A billboard advertisement of Takata Corp. is pictured in Tokyo, Sept. 17, 2014. The Japanese auto safety equipment maker's potentially defective air bags have been linked to four deaths in the United States. Reuters/Toru Hanai

Even as a federal grand jury investigates Takata Corp.’s defective airbags as part of a criminal probe, the general public remains largely in the dark about the components that have led to the recall of more than 11 million U.S. vehicles. The reason, experts say: Automakers and plaintiffs are settling injury complaints out of court.

The deals, common in product liability complaints, also help explain why regulators and drivers still don’t know the exact cause of the defect or the extent of the injury risk.

“It’s very murky,” Ralph Nader, the longtime American auto safety consumer advocate, told Bloomberg. “There’s a lot there that escapes NHTSA [U.S. National Highway Traffic Safety Administration], escapes Congress, escapes the media, escapes the consumer groups. The best information is usually coming out of product-liability suits, but they’re settling out. There haven’t been any public trials yet.”

Reuters estimates that 17 million cars worldwide could contain these Takata-made air bags, which are linked to four deaths in the U.S. and one in Malaysia. The air bags deploy with such explosive force they not only pop and fail to protect drivers in accidents but also can eject bits of the metal piece that holds the bag in place behind the steering wheel.

In one lawsuit settled with Chrysler out of court, a metal fragment from the air bag module sliced open Damian Fernandez’s leg after his 2006 Dodge Charger was hit at an intersection in 2013.

Takata hasn’t detailed why the air bags deploy in this manner. The main theory experts have formed is that the chemical propellant of the bag inflator becomes contaminated with moisture over time, causing the inflator to deploy with more force than intended. Adding to the mystery is that the explosive deployments occur with greater frequency in hot and humid climates, like Florida.

Out-of-court settlements are common in product liability cases because they prevent protracted and costly legal fights. But the agreements are confidential. Nader and other consumer rights advocates argue that the cases leave vital information out of the public eye.

If cases make their way to court, public documents often become rich sources of information that can be used in other cases.
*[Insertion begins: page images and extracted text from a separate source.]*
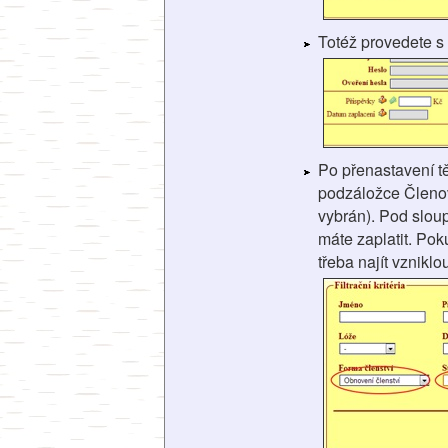
Totéž provedete 
Po přenastavení t
podzáložce Členové
vybrán). Pod slou
máte zaplatit. Pok
třeba najít vznikl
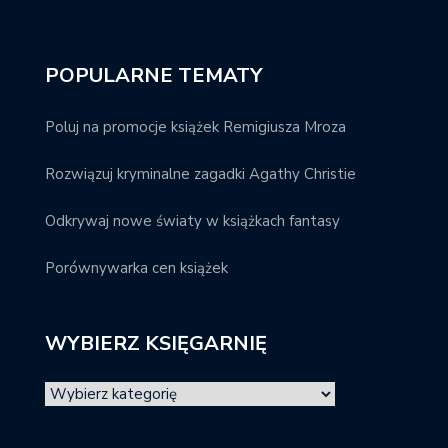
POPULARNE TEMATY
Poluj na promocje książek Remigiusza Mroza
Rozwiązuj kryminalne zagadki Agathy Christie
Odkrywaj nowe światy w książkach fantasy
Porównywarka cen książek
WYBIERZ KSIĘGARNIĘ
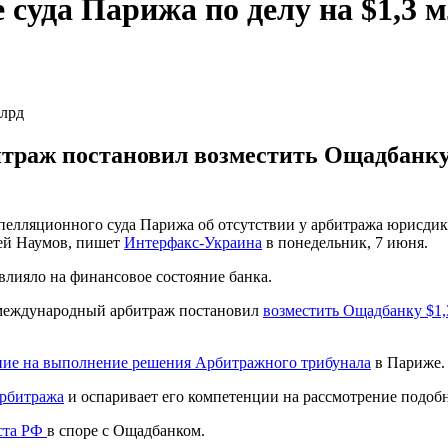
суда Парижа по делу на $1,3 
итраж постановил возместить Ощадбанку 
елляционного суда Парижа об отсутствии у арбитража юрисдикц
гей Наумов, пишет
Интерфакс-Украина
в понедельник, 7 июня.
влияло на финансовое состояние банка.
а международный арбитраж постановил
возместить Ощадбанку $1,
ние на выполнение решения Арбитражного трибунала
в Париже.
арбитража
и оспаривает его компетенции на рассмотрение подоб
ста РФ
в споре с Ощадбанком.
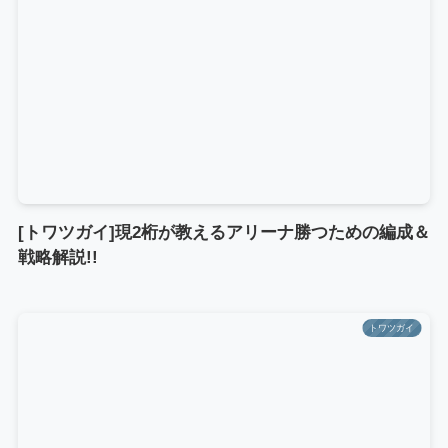
[トワツガイ]現2桁が教えるアリーナ勝つための編成＆
戦略解説!!
トワツガイ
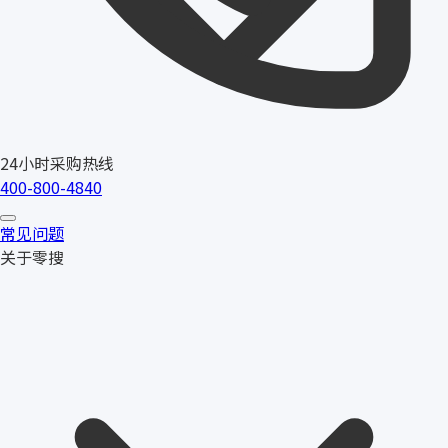
24小时采购热线
400-800-4840
常见问题
关于零搜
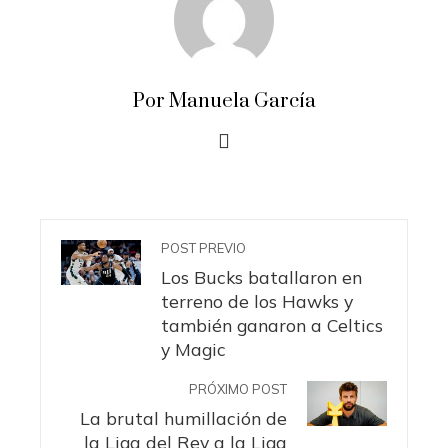
Por Manuela García
POST PREVIO
Los Bucks batallaron en
terreno de los Hawks y
también ganaron a Celtics
y Magic
PRÓXIMO POST
La brutal humillación de
la Liga del Rey a la Liga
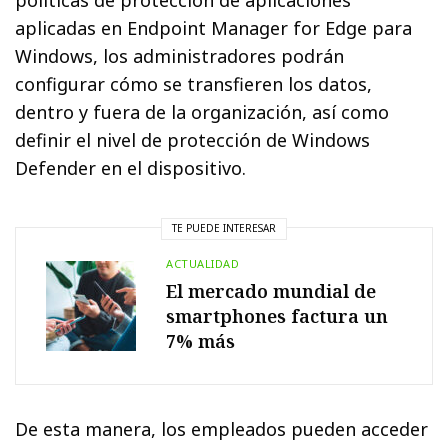
aplicadas en Endpoint Manager for Edge para
Windows, los administradores podrán
configurar cómo se transfieren los datos,
dentro y fuera de la organización, así como
definir el nivel de protección de Windows
Defender en el dispositivo.
TE PUEDE INTERESAR
ACTUALIDAD
El mercado mundial de
smartphones factura un
7% más
De esta manera, los empleados pueden acceder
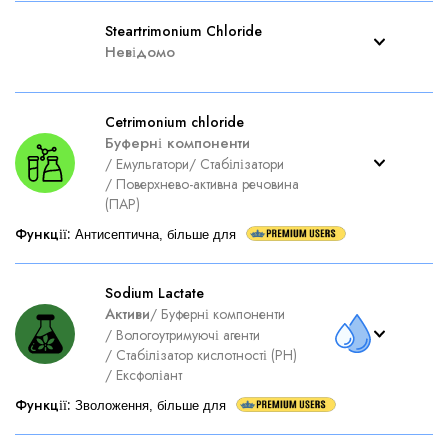
Steartrimonium Chloride
Невідомо
Cetrimonium chloride
Буферні компоненти
/
Емульгатори
/
Стабілізатори
/
Поверхнево-активна речовина
(ПАР)
Функції
:
Антисептична, більше для
Sodium Lactate
Активи
/
Буферні компоненти
/
Вологоутримуючі агенти
/
Стабілізатор кислотності (PH)
/
Ексфоліант
Функції
:
Зволоження, більше для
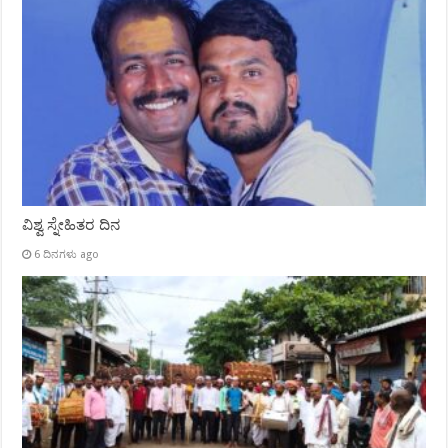
ವಿಶ್ವ ಸ್ನೇಹಿತರ ದಿನ
6 ದಿನಗಳು ago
Much of what the public knows about the flawed ignition switch that led to a recall of 2.59 million older General Motors cars, for instance, came from a court case GM chose to fight rather than settle.

But because most injuries linked to the Takata air bag are relatively minor, its more likely that these cases will be settled out of court.

The NHTSA is demanding that automakers disclose important safety information and not hide behind attorney-client privilege. The agency has been criticized by auto safety advocates for not doing enough in its investigation of Takata, a Japanese maker of auto safety components. Meanwhile, a federal grand jury is demanding Takata turn over documents to explain the air bag safety defect.

The U.S. Senate Committee on Commerce, Science and Transportation will hold a hearing on Thursday at 10 a.m. to “examine the circumstances of a series of recalls beginning in 2008 for defective airbags manufactured by Takata.” The hearing will be webcast here.